Fr Joe’s Sunday sermons have brought a new dimension to church attendances in St Michael’s. In the week following the Christmas holidays, I listened to him give a homily at 12 o’clock Mass which perhaps was the most stimulating and thought-provoking sermon I had ever heard delivered in the parish church. It was a wonderful occasion and many who were at that Mass have commented to me since in similar terms. Our new curate deserves a bigger audience and the hope is that he will get it in St Michael’s rather than elsewhere. After all, the parish church of St Michael’s in Athy holds the unique distinction of having hosted over 160 years ago the first mission held in an Irish parish. Maybe the resurgence of the Irish Catholic Church will start in the town where the Order of the Black Friars have had a presence for the past 750 years.

One man who, like those of his generation, always remained faithful to the church of his birth was Freddie Farrell.
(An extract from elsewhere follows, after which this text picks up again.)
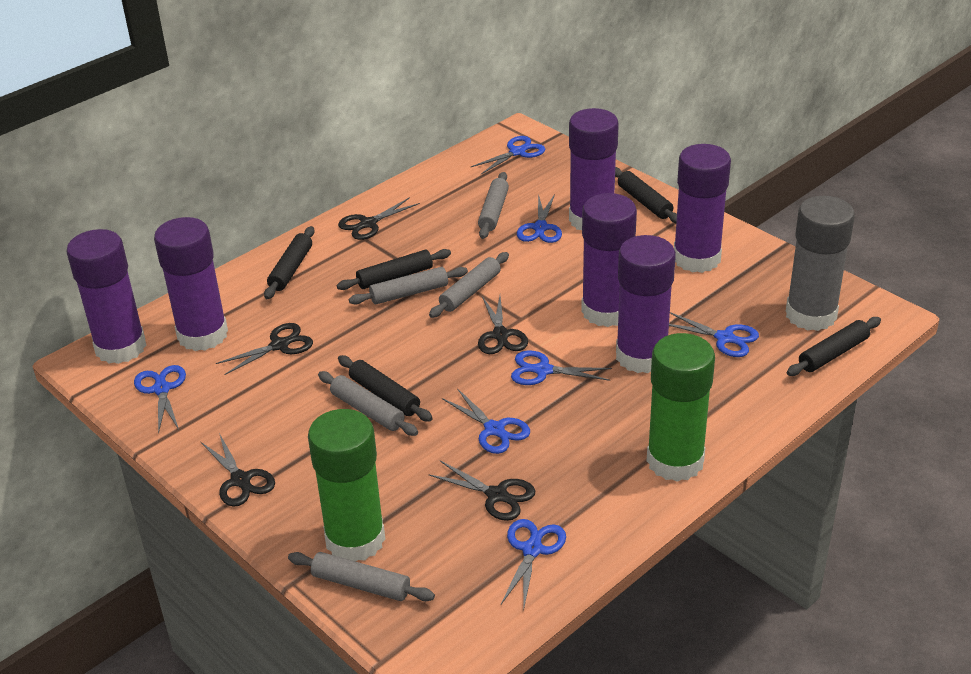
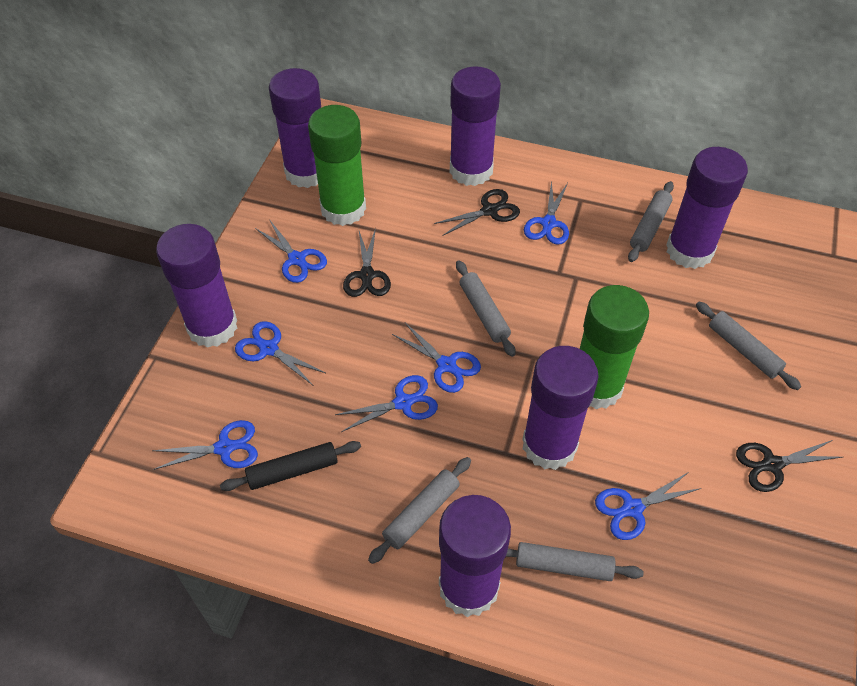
black rolling pin: [264,226,315,299] [337,249,451,290] [338,355,433,422] [615,167,677,223] [787,317,881,376] = 5 -> [220,441,361,491] = 1
black scissors: [201,433,275,507] [216,323,313,375] [338,197,420,240] [428,461,535,521] [478,296,528,354] = 5 -> [343,228,391,297] [434,189,520,236] [736,440,842,492] = 3
grey glue stick: [786,196,855,331] = 1 -> none = 0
He passed away last week aged 78 years. Freddie was a daily Mass-goer who served Mass in the Dominican Church on the very morning that he suffered a stroke from which he would die days later.

A Laois man, Freddie was proud of his county of birth and despite having lived all of his adult life in Athy never lost affection for the O’Moore county. In his younger days Freddie, with his sister Mona, was a champion Irish dancer. Friends of the legendary Rory O’Connor, Freddie and his sister won innumerable feisanna in the 1940s and for a time he taught Irish dancing in the town hall. After attending the Christian Brothers School in Athy, he worked with his father John who had a haulage business and when his father retired in 1961 Freddie took over the business. Ten years previously, Freddie married Betty Blanchfield of St Patrick’s Avenue and they celebrated 55 years of married life in May of last year.

The love of Irish dancing was passed on to his daughter Marie, who currently operates the Farrell Caffrey School of Dancing. Marie was brought to Dublin each week by her father to take lessons from Ireland’s premier Irish dance master, Rory O’Connor.

Freddie also provided transport in the 1960s for the variety group of which Marie was a member and which toured extensively throughout Ireland for almost ten years. Included in that group were the legendary Casey Dempsey and Tom Farrell.

I recall Freddie operating what was previously Dowling’s and later Kehoe’s public house in Offaly Street for a few years in the late 1960s. He operated the haulage business at the same time, extending his business interests into minibus hire and I believe that he may have been the first minibus operator in this area.

A very likeable man, Freddie continued working up to two years ago. Fr Ross McCauley of the Dominican Friary spoke of Freddie when receiving his remains in the parish church as “a man who was always willing to go that extra mile”.

Those who knew Freddie recognised only too well how appropriate it was to describe him in that way. He went out of his way on so many occasions to help others that it could truly be said of him that he was generous to a fault.

Freddie Farrell, champion hornpipe dancer in his younger days, was a very honourable and likeable man and on his passing we extend sympathy to his wife Betty and his family.

On Wednesday 6 February, the Water to Wine Theatre Company will take to the stage in the Civic Theatre, Tallaght for four nights with a production of John MacKenna’s new play Corner Boys. The play is a tragic/comic story of three corner boys and two women set in a small Irish village in 1963 during President Kennedy’s visit to Ireland and his subsequent assassination. The play has a cast of five, including the playwright himself, and the director is Marian Brophy of Carlow.

Corner Boys will go on tour following the run in Tallaght, taking in 20 provincial theatres including three nights in the town hall, Athy, on 3, 4 and 5 March. John MacKenna is one of our most prolific writers, bringing his writing talents to novels, short stories and plays and proving adept at each of these literary genres.

The play Corner Boys will bring back memories for those of us over 50 years of age who will remember Carolan’s corner and O’Rourke Glynn’s corner as the local ‘seats of wisdom’.